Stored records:
══════════════════════════════
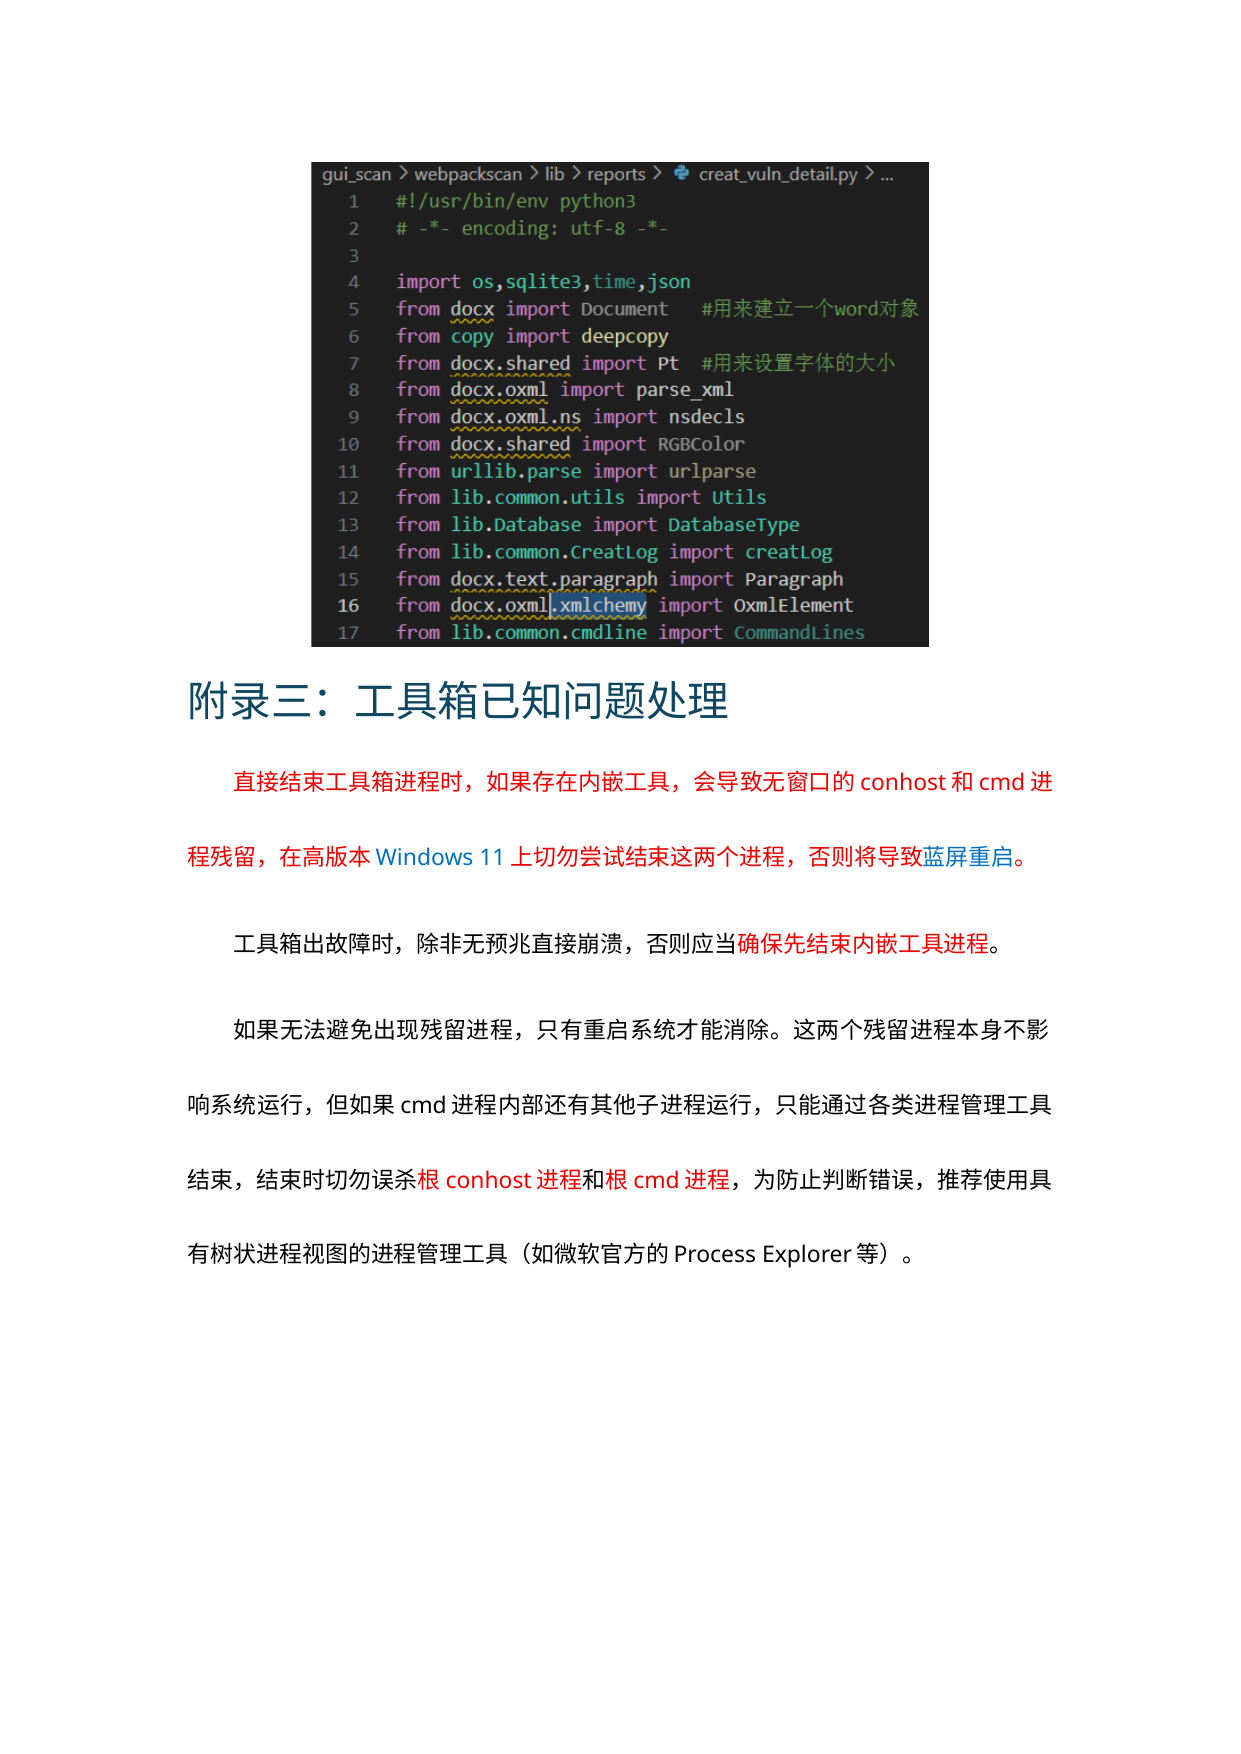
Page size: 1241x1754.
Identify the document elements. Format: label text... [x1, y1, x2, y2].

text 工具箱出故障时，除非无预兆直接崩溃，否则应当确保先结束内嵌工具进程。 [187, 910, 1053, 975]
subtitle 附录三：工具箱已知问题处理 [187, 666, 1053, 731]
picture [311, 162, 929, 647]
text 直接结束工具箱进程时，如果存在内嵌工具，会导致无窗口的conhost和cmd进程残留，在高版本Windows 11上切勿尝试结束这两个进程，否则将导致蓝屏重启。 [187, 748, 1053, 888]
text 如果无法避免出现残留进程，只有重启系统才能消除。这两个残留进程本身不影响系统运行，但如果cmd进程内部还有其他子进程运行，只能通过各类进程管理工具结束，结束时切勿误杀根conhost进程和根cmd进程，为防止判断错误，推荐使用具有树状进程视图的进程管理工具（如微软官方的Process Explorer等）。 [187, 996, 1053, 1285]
══════════════════════════════
* **TASK TO COMPLETE**
Copy the records exactly as they appear, excluding images.

* **SOLUTION TO THE PROBLEM**
Page size: 1241x1754.
Identify the document elements. Format: label text... [x1, y1, x2, y2].

text 工具箱出故障时，除非无预兆直接崩溃，否则应当确保先结束内嵌工具进程。 [187, 910, 1053, 975]
subtitle 附录三：工具箱已知问题处理 [187, 666, 1053, 731]
picture [311, 162, 929, 647]
text 直接结束工具箱进程时，如果存在内嵌工具，会导致无窗口的conhost和cmd进程残留，在高版本Windows 11上切勿尝试结束这两个进程，否则将导致蓝屏重启。 [187, 748, 1053, 888]
text 如果无法避免出现残留进程，只有重启系统才能消除。这两个残留进程本身不影响系统运行，但如果cmd进程内部还有其他子进程运行，只能通过各类进程管理工具结束，结束时切勿误杀根conhost进程和根cmd进程，为防止判断错误，推荐使用具有树状进程视图的进程管理工具（如微软官方的Process Explorer等）。 [187, 996, 1053, 1285]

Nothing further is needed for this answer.